→ INFORMATION GIVEN
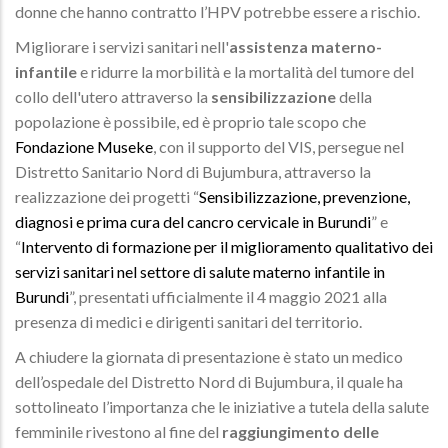
donne che hanno contratto l’HPV potrebbe essere a rischio.
Migliorare i servizi sanitari nell'
assistenza materno-
infantile
e ridurre la morbilità e la mortalità del tumore del
collo dell'utero attraverso la
sensibilizzazione
della
popolazione è possibile, ed è proprio tale scopo che
Fondazione Museke
, con il supporto del VIS, persegue nel
Distretto Sanitario Nord di Bujumbura, attraverso la
realizzazione dei progetti “
Sensibilizzazione, prevenzione,
diagnosi e prima cura del cancro cervicale in Burundi
” e
“
Intervento di formazione per il miglioramento qualitativo dei
servizi sanitari nel settore di salute materno infantile in
Burundi
”, presentati ufficialmente il 4 maggio 2021 alla
presenza di medici e dirigenti sanitari del territorio.
A chiudere la giornata di presentazione è stato un medico
dell’ospedale del Distretto Nord di Bujumbura, il quale ha
sottolineato l’importanza che le iniziative a tutela della salute
femminile rivestono al fine del
raggiungimento delle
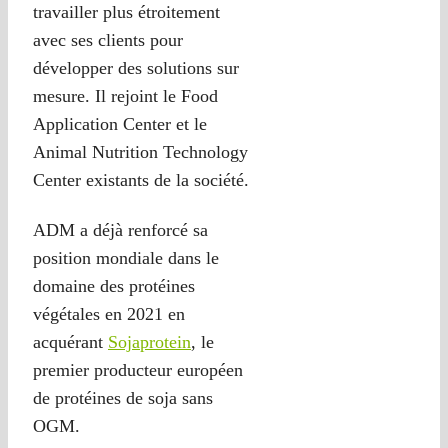
travailler plus étroitement
avec ses clients pour
développer des solutions sur
mesure. Il rejoint le Food
Application Center et le
Animal Nutrition Technology
Center existants de la société.
ADM a déjà renforcé sa
position mondiale dans le
domaine des protéines
végétales en 2021 en
acquérant
Sojaprotein
, le
premier producteur européen
de protéines de soja sans
OGM.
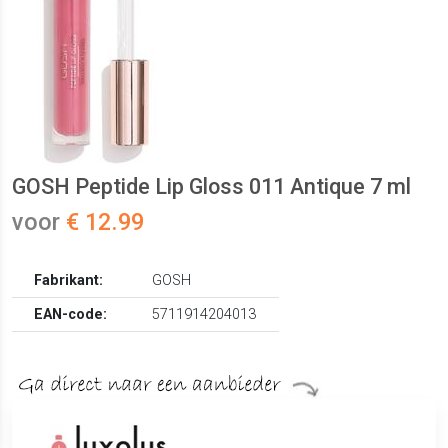
GOSH Peptide Lip Gloss 011 Antique 7 ml
voor
€ 12.99
Fabrikant:
GOSH
EAN-code:
5711914204013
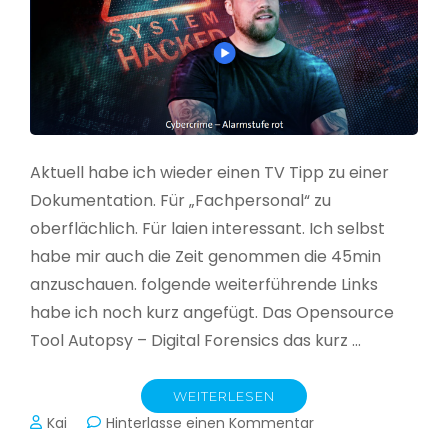
Aktuell habe ich wieder einen TV Tipp zu einer
Dokumentation. Für „Fachpersonal“ zu
oberflächlich. Für laien interessant. Ich selbst
habe mir auch die Zeit genommen die 45min
anzuschauen. folgende weiterführende Links
habe ich noch kurz angefügt. Das Opensource
Tool Autopsy – Digital Forensics das kurz …
WEITERLESEN
zu
Kai
Hinterlasse einen Kommentar
Cybercrime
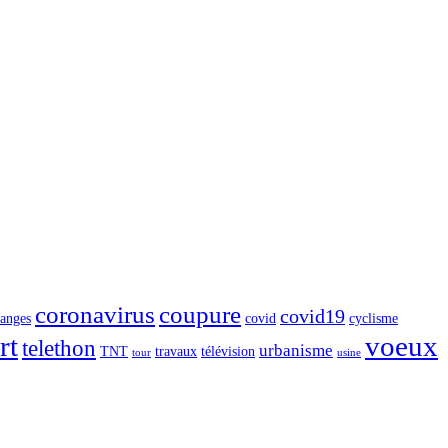
coronavirus
coupure
covid19
langes
covid
cyclisme
rt
voeux
telethon
urbanisme
TNT
travaux
télévision
tour
usine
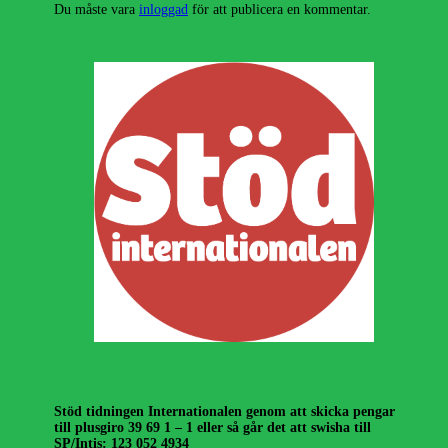
Du måste vara
inloggad
för att publicera en kommentar.
Stöd tidningen Internationalen genom att skicka pengar
till plusgiro 39 69 1 – 1 eller så går det att swisha till
SP/Intis: 123 052 4934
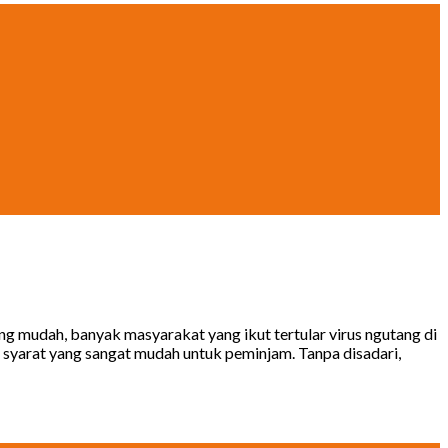
ng mudah, banyak masyarakat yang ikut tertular virus ngutang di
 syarat yang sangat mudah untuk peminjam. Tanpa disadari,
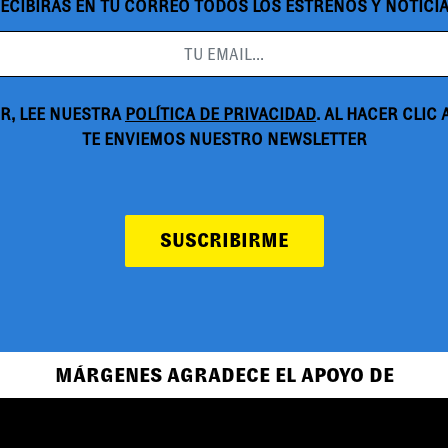
ECIBIRÁS EN TU CORREO TODOS LOS ESTRENOS Y NOTICI
R, LEE NUESTRA
POLÍTICA DE PRIVACIDAD
. AL HACER CLIC
TE ENVIEMOS NUESTRO NEWSLETTER
SUSCRIBIRME
MÁRGENES AGRADECE EL APOYO DE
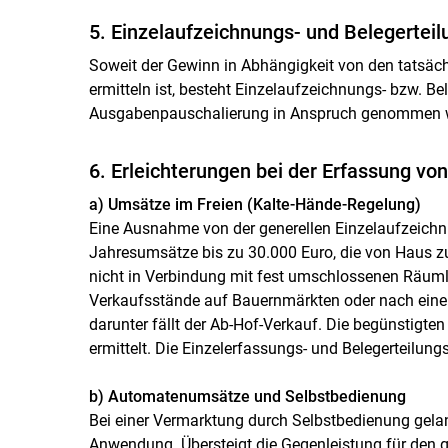
5. Einzelaufzeichnungs- und Belegerteil
Soweit der Gewinn in Abhängigkeit von den tatsäch
ermitteln ist, besteht Einzelaufzeichnungs- bzw. Be
Ausgabenpauschalierung in Anspruch genommen wir
6. Erleichterungen bei der Erfassung v
a) Umsätze im Freien (Kalte-Hände-Regelung)
Eine Ausnahme von der generellen Einzelaufzeichnu
Jahresumsätze bis zu 30.000 Euro, die von Haus zu
nicht in Verbindung mit fest umschlossenen Räumli
Verkaufsstände auf Bauernmärkten oder nach einer 
darunter fällt der Ab-Hof-Verkauf. Die begünstigte
ermittelt. Die Einzelerfassungs- und Belegerteilungsp
b) Automatenumsätze und Selbstbedienung
Bei einer Vermarktung durch Selbstbedienung gel
Anwendung. Übersteigt die Gegenleistung für den g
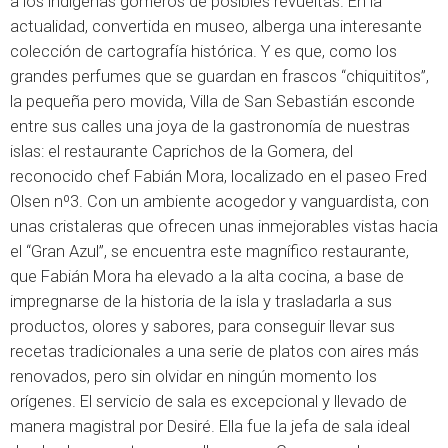
a los indígenas gomeros de posibles revueltas. En la
actualidad, convertida en museo, alberga una interesante
colección de cartografía histórica. Y es que, como los
grandes perfumes que se guardan en frascos “chiquititos”,
la pequeña pero movida, Villa de San Sebastián esconde
entre sus calles una joya de la gastronomía de nuestras
islas: el restaurante Caprichos de la Gomera, del
reconocido chef Fabián Mora, localizado en el paseo Fred
Olsen nº3. Con un ambiente acogedor y vanguardista, con
unas cristaleras que ofrecen unas inmejorables vistas hacia
el “Gran Azul”, se encuentra este magnífico restaurante,
que Fabián Mora ha elevado a la alta cocina, a base de
impregnarse de la historia de la isla y trasladarla a sus
productos, olores y sabores, para conseguir llevar sus
recetas tradicionales a una serie de platos con aires más
renovados, pero sin olvidar en ningún momento los
orígenes. El servicio de sala es excepcional y llevado de
manera magistral por Desiré. Ella fue la jefa de sala ideal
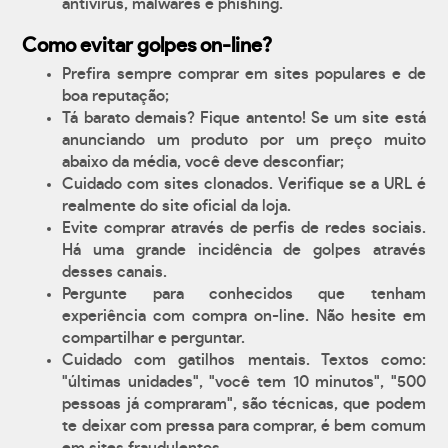
antívirus, malwares e phishing.
Como evitar golpes on-line?
Prefira sempre comprar em sites populares e de
boa reputação;
Tá barato demais? Fique antento! Se um site está
anunciando um produto por um preço muito
abaixo da média, você deve desconfiar;
Cuidado com sites clonados. Verifique se a URL é
realmente do site oficial da loja.
Evite comprar através de perfis de redes sociais.
Há uma grande incidência de golpes através
desses canais.
Pergunte para conhecidos que tenham
experiência com compra on-line. Não hesite em
compartilhar e perguntar.
Cuidado com gatilhos mentais. Textos como:
"últimas unidades", "você tem 10 minutos", "500
pessoas já compraram", são técnicas, que podem
te deixar com pressa para comprar, é bem comum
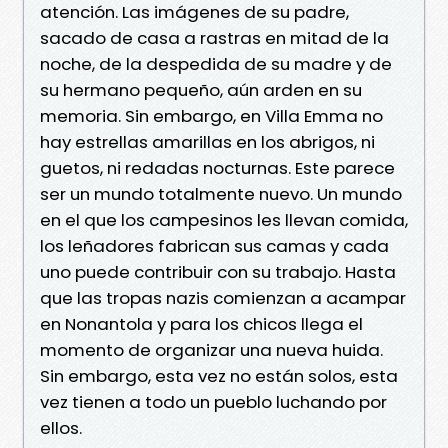
atención. Las imágenes de su padre,
sacado de casa a rastras en mitad de la
noche, de la despedida de su madre y de
su hermano pequeño, aún arden en su
memoria. Sin embargo, en Villa Emma no
hay estrellas amarillas en los abrigos, ni
guetos, ni redadas nocturnas. Este parece
ser un mundo totalmente nuevo. Un mundo
en el que los campesinos les llevan comida,
los leñadores fabrican sus camas y cada
uno puede contribuir con su trabajo. Hasta
que las tropas nazis comienzan a acampar
en Nonantola y para los chicos llega el
momento de organizar una nueva huida.
Sin embargo, esta vez no están solos, esta
vez tienen a todo un pueblo luchando por
ellos.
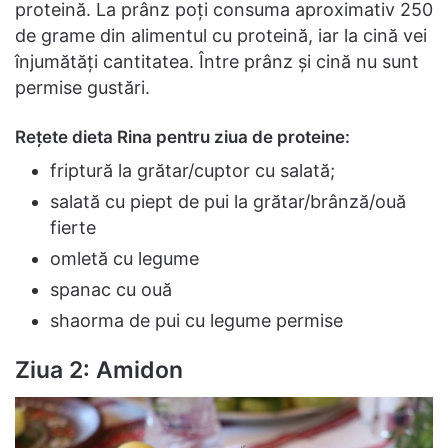
proteină. La prânz poți consuma aproximativ 250
de grame din alimentul cu proteină, iar la cină vei
înjumătăți cantitatea. Între prânz și cină nu sunt
permise gustări.
Rețete dieta Rina pentru ziua de proteine:
friptură la grătar/cuptor cu salată;
salată cu piept de pui la grătar/brânză/ouă
fierte
omletă cu legume
spanac cu ouă
shaorma de pui cu legume permise
Ziua 2: Amidon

→ TASK GOAL
Go over the data and return every line that includes the word "protéines".

→ ANSWER AREA
domaine des protéines
de protéines de soja sans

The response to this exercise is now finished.